In the course of these articles, including an interview, one of the prevailing themes was that older, simply constructed and simply equipped boats, it can be argued, represent a great choice for a cruising boat. The two principal reasons given were that a) the structures were less understood and, therefore on at least some boats, simple and overbuilt, and b) fewer systems visits less expense and less work on the crew, especially important when short-handed and/or on a limited budget.

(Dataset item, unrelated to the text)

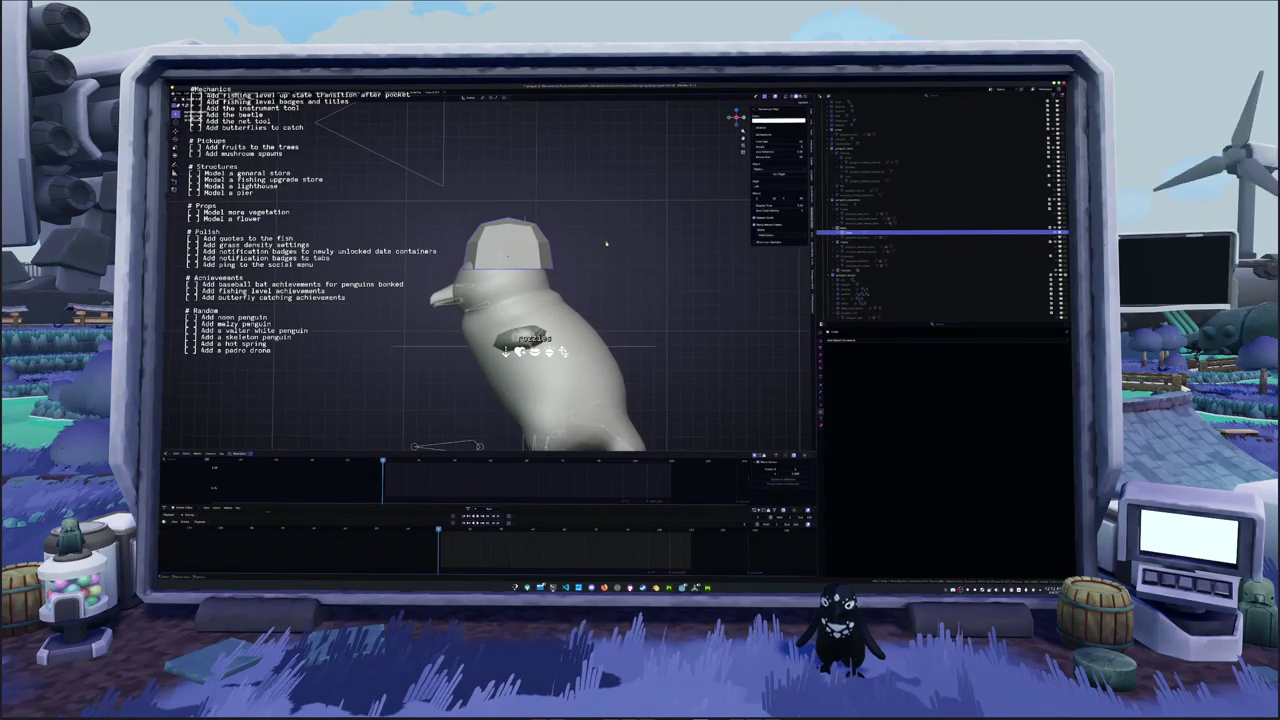
key(r)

Mind you, I think a ply-cored deck is a nightmare waiting to happen – they rot far more thoroughly than a balsa core IME given localized penetration of water into the deck – and the esthetics of these designs leave something to be desired, for me at least. But no one claimed the VW Bug was pretty or strongly built – it just did what it was designed to do at modest cost, and the original model is still capable of doing so today, assuming adequate maintenance and sound basic systems. IMO Jeff’s quite right in pointing out all the improvements in design, materials, and manufacturing techniques which have appeared in the last 4 decades since sailing blossomed commercially. But I see the results a bit differently – I’d say it’s most often allowed manufacturers (not necessarily ‘boat builders’ in the traditional sense) to mass market, mass produce and mass retail a wide range of relatively affordable boats of relatively limited capability (from a cruising perspective, anyway). Where using these materials and techniques is directed at building an offshore-capable sailboat, performance (perhaps ‘capability’ is a better term) has grown significantly but so has price, which has led to very few people actually being able to benefit by these improvements. Instead, most of us look for older, more affordable boats…and often invest in the sweat equity required to make them more capable of offshore sailing. And I guess that’s where the old Columbia/Coronado boats come in – which are out there cruising today and satisfying owners of limited means while they have a ball.
Seems to me that, if we’re hearing favorable reports from multiple current owners who are cruising and offshore sailing in these boats today, then that makes those boats acceptable cruising boats, no matter what my personal preferences might suggest.